I have a data frame that looks like the top table of the attached image.
I have groups of names where a name can belong to one of the following categories: category 1
, category 2
, and special
.
I want to output a data frame where only one category is present for each name based on the highest number in the number column.
If an special category is present, then that name should be a special
category regardless of the number value.
Please refer to the bottom table of the attached image as an example of the output I am looking for.
my_data:
df <- structure(list(Name = c("Name A", "Name A", "Name B", "Name B",
"Name C", "Name C", "Name C"), Category = c("Category 1", "Category 2",
"Category 1", "Category 2", "Category 1", "Category 2", "Special"

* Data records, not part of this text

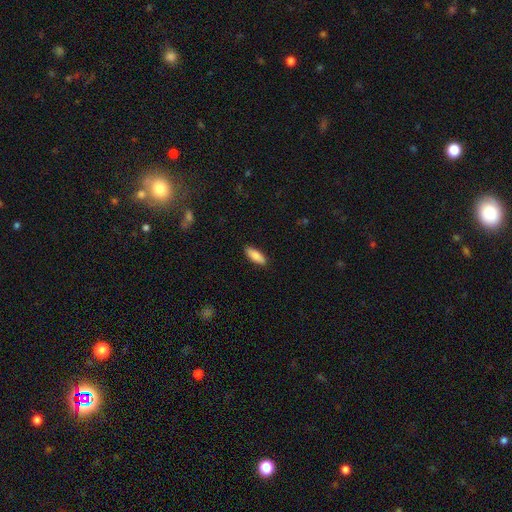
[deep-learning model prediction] The model was most divided on "how rounded": in between: 67%, cigar-shaped: 31%, round: 2%. More confident: merging — none (89%); smooth or featured — smooth (87%).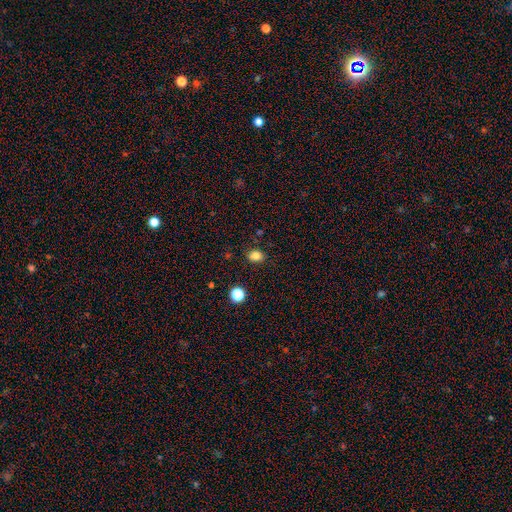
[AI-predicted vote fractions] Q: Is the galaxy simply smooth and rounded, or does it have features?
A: smooth — 81%.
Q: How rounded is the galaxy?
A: in between — 55%.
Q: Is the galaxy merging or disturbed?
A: none — 85%.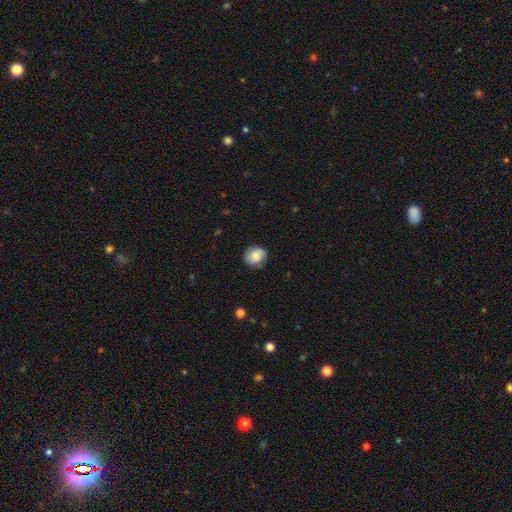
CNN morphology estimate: smooth 76%, featured or disk 15%, star or artifact 8%. Down the decision tree: how rounded — round (79%); merging — none (77%).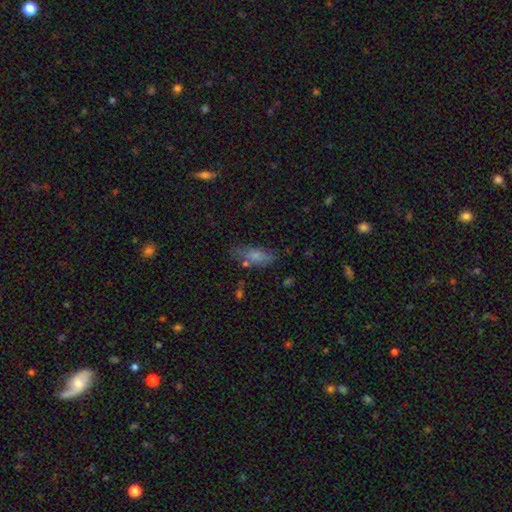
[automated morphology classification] A smooth galaxy with no disk features (72%) that is in between round and cigar-shaped (71%).

Vote fractions:
- Smooth or featured? smooth: 72% / featured or disk: 19% / star or artifact: 10%
- How rounded? in between: 71% / cigar-shaped: 26% / round: 3%
- Merging? none: 64% / minor disturbance: 22% / merger: 8% / major disturbance: 6%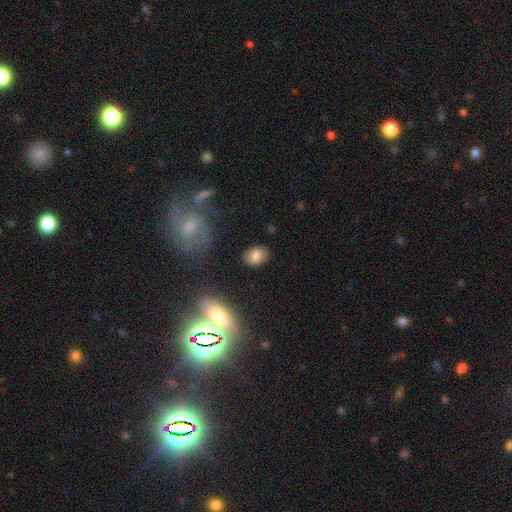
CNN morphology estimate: Smooth or featured: smooth — 80% (featured or disk — 11%)
How rounded: in between — 70% (round — 28%)
Merging: none — 84% (minor disturbance — 11%)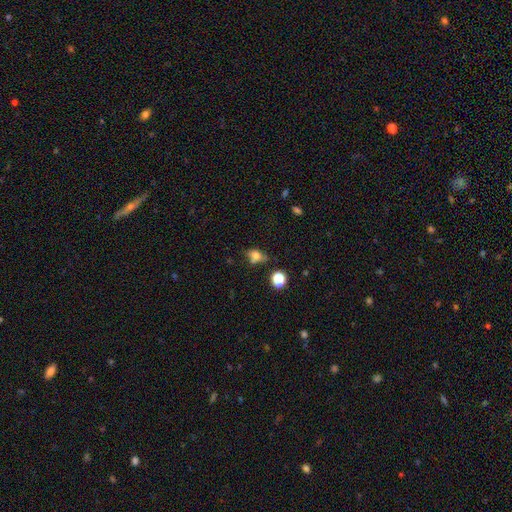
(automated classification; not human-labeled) The model was most divided on "how rounded": in between: 59%, round: 37%, cigar-shaped: 4%. Remaining: smooth or featured — smooth (65%); merging — none (50%).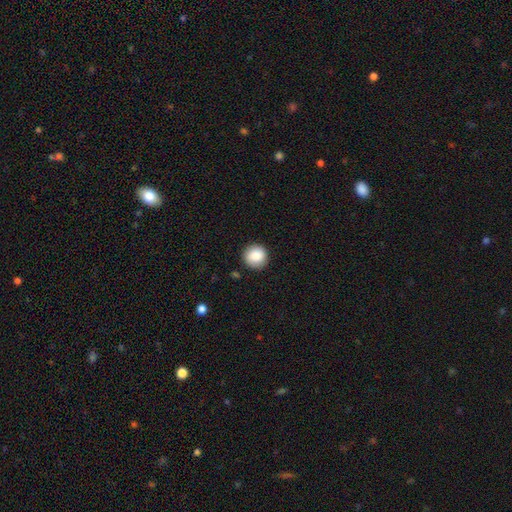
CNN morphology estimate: A smooth galaxy with no disk features (88%) that is round (94%). Merging: none (90%).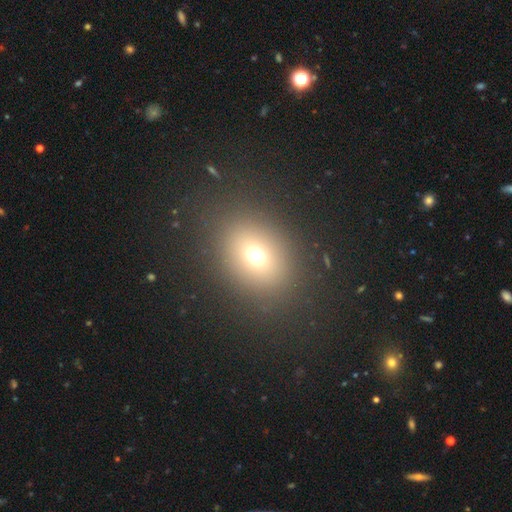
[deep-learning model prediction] Smooth or featured? smooth (69%)
How rounded? round (53%)
Merging? none (85%)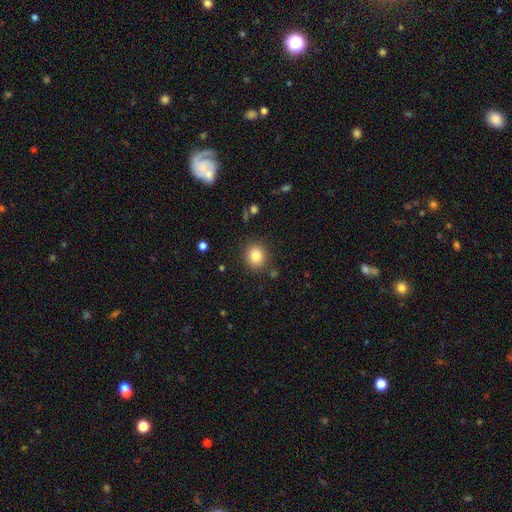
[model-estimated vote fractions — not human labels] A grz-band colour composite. It shows a smooth galaxy with no disk features (83%) that is round (78%). Merging: none (86%).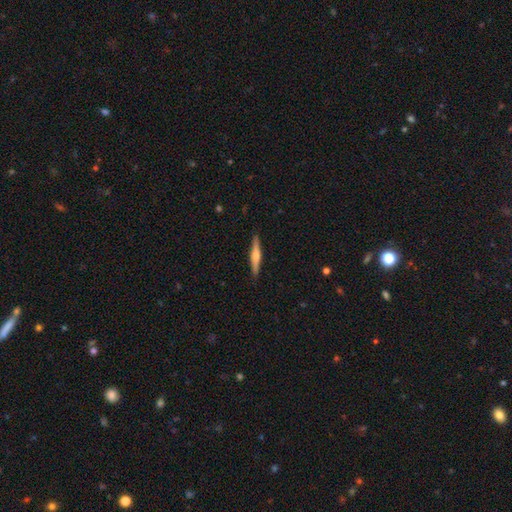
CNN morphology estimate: smooth_or_featured: featured or disk (p=0.61) [alt: smooth p=0.33]
disk_edge_on: yes (p=0.98) [alt: no p=0.02]
edge_on_bulge: rounded (p=0.86) [alt: boxy p=0.07]
merging: none (p=0.91) [alt: minor disturbance p=0.06]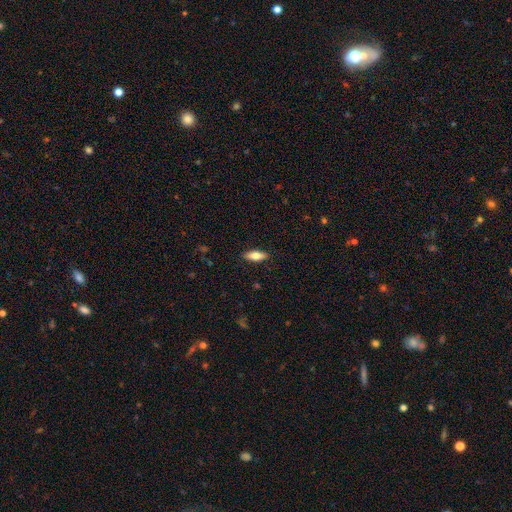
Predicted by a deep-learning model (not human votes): Overall: smooth (72%). How rounded: in between (69%). Merging: none (89%).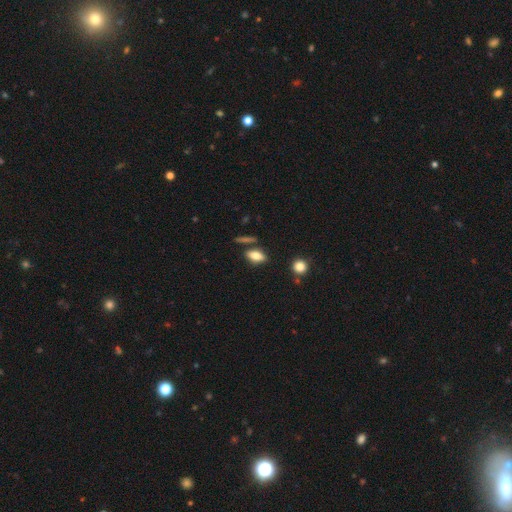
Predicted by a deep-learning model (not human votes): This is likely a smooth galaxy (75%). How rounded: clearly in between (80%). Merging: likely none (74%).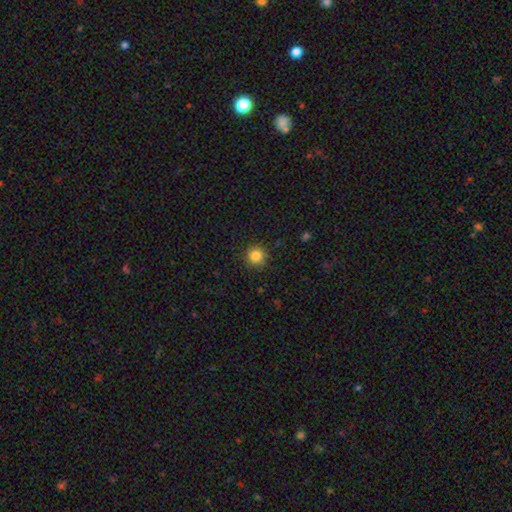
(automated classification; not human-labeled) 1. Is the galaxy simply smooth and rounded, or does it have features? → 84% smooth, 11% star or artifact, 5% featured or disk.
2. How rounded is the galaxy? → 94% round, 5% in between, 1% cigar-shaped.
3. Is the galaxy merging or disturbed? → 89% none, 7% minor disturbance, 2% major disturbance, 1% merger.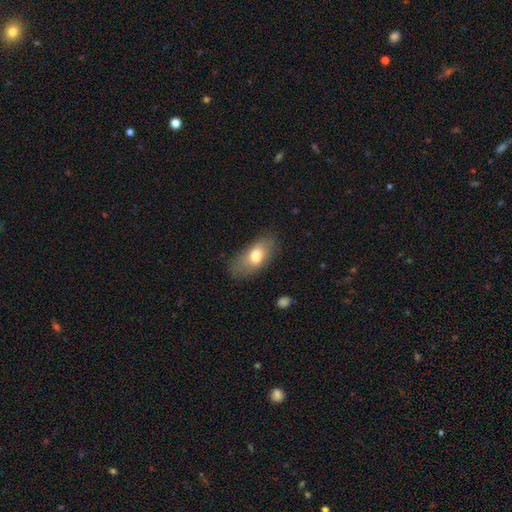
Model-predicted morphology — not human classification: smooth 73%, featured or disk 20%, star or artifact 7%. Down the decision tree: how rounded — in between (86%); merging — none (72%).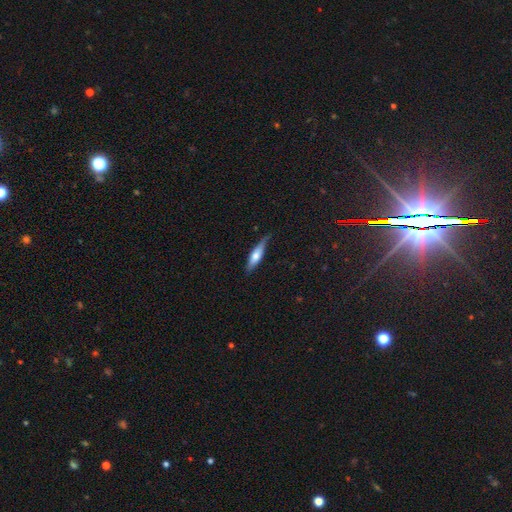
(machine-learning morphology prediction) The model was most divided on "smooth or featured": smooth: 57%, featured or disk: 38%, star or artifact: 6%. More confident: how rounded — cigar-shaped (71%); merging — none (70%).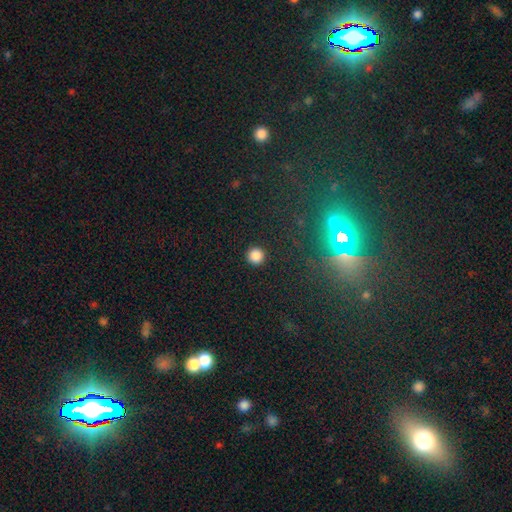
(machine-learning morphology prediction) A smooth galaxy with no disk features (85%) that is round (96%).

Vote fractions:
- Smooth or featured? smooth: 85% / star or artifact: 12% / featured or disk: 3%
- How rounded? round: 96% / in between: 3% / cigar-shaped: 1%
- Merging? none: 93% / minor disturbance: 4% / major disturbance: 2% / merger: 1%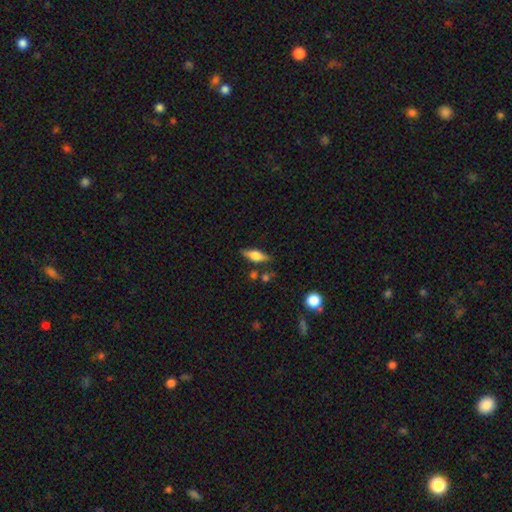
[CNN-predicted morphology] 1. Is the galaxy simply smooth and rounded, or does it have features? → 51% smooth, 42% featured or disk, 7% star or artifact.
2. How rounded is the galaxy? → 56% in between, 41% cigar-shaped, 4% round.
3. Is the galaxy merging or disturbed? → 78% none, 13% minor disturbance, 5% merger, 3% major disturbance.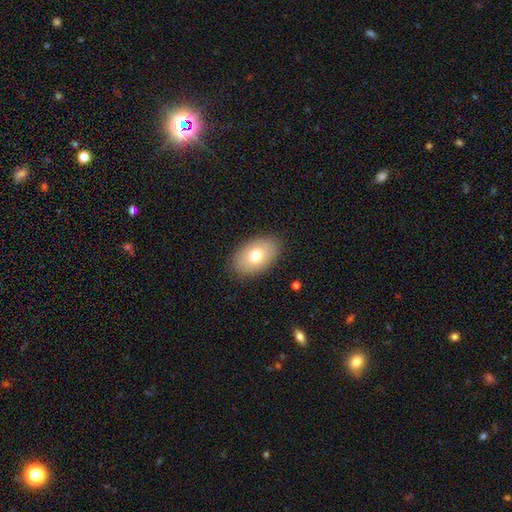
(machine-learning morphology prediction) Overall: smooth (73%). How rounded: in between (90%). Merging: none (87%).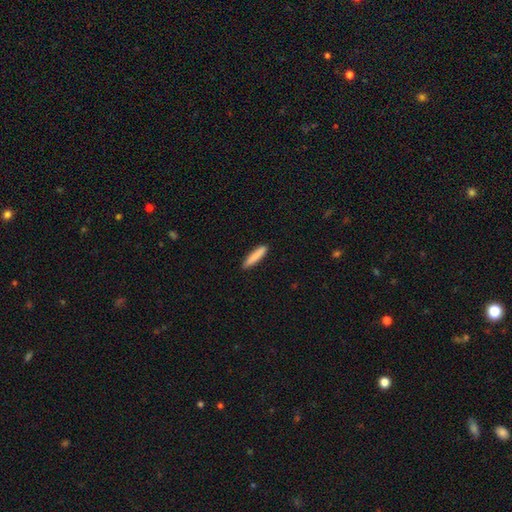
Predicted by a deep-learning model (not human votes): The model was most divided on "how rounded": cigar-shaped: 88%, in between: 11%, round: 1%. More confident: merging — none (89%); smooth or featured — smooth (86%).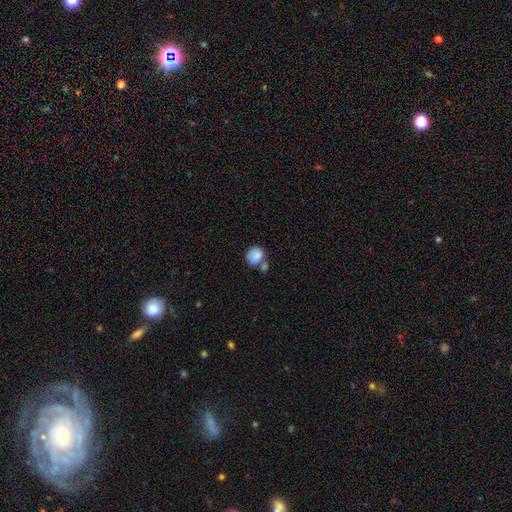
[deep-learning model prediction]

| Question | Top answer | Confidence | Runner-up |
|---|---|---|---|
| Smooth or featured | smooth | 85% | featured or disk (8%) |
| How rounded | round | 72% | in between (27%) |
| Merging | none | 42% | merger (38%) |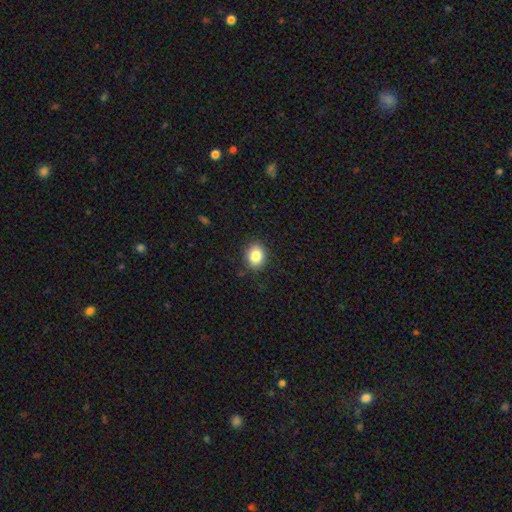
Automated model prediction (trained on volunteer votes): This appears to be a smooth galaxy with no disk features (84%) that is round (60%). Merging: none (88%).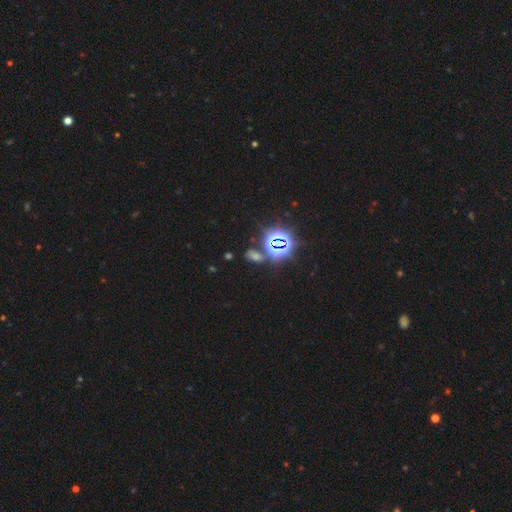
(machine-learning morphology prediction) Overall: star or artifact (62%; smooth 28%).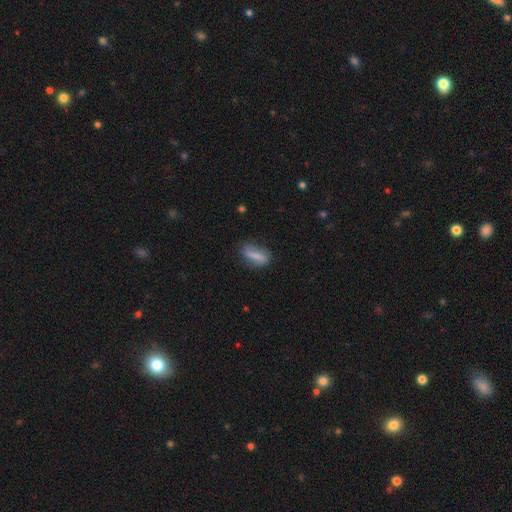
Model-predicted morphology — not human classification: The model was most divided on "how rounded": in between: 66%, cigar-shaped: 29%, round: 5%. More confident: merging — none (68%); smooth or featured — smooth (67%).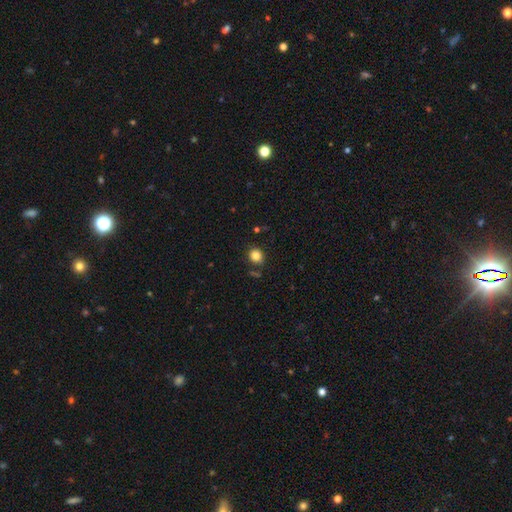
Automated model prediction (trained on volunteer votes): smooth-or-featured: smooth: 83% | star or artifact: 11% | featured or disk: 6%
  how-rounded: round: 73% | in between: 26% | cigar-shaped: 1%
  merging: none: 81% | minor disturbance: 11% | merger: 5% | major disturbance: 3%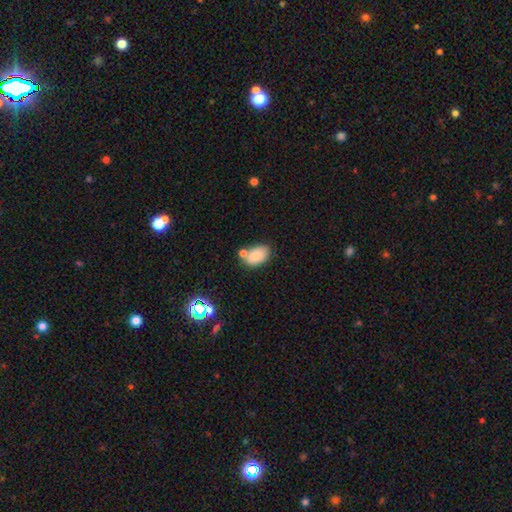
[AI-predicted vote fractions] This appears to be a smooth galaxy with no disk features (83%) that is in between round and cigar-shaped (91%). Merging: none (59%).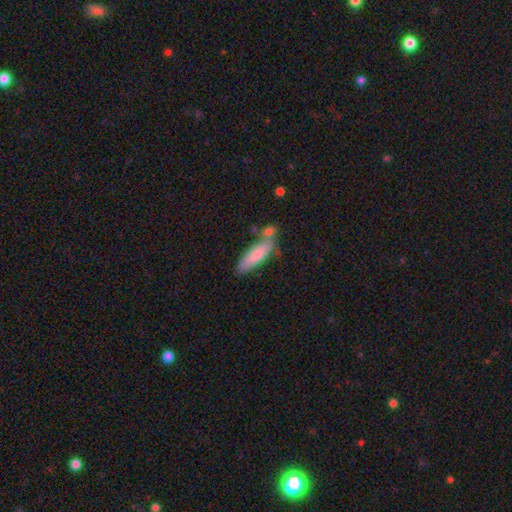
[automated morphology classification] type=smooth (81%); roundness=cigar-shaped (54%); merging=none (56%).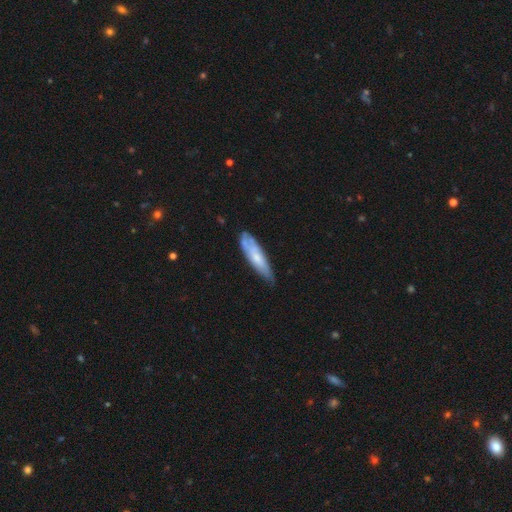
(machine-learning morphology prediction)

), Number = c(10L, 5L, 3L, 20L, 3L, 25L, 4L)), class = "data.frame", row.names = c(NA,
-7L))
Another tidyverse method that maintains the row ordering:
df %>%
group_by(Name)%>%
mutate(Category = ifelse("Special"%in%Category ,'Special',
Category[which.max(Number)]))
# A tibble: 7 × 3
# Groups: Name [3]
Name Category Number
<chr> <chr> <int>
1 Name A Category 1 10
2 Name A Category 1 5
3 Name B Category 2 3
4 Name B Category 2 20
5 Name C Special 3
6 Name C Special 25
7 Name C Special 4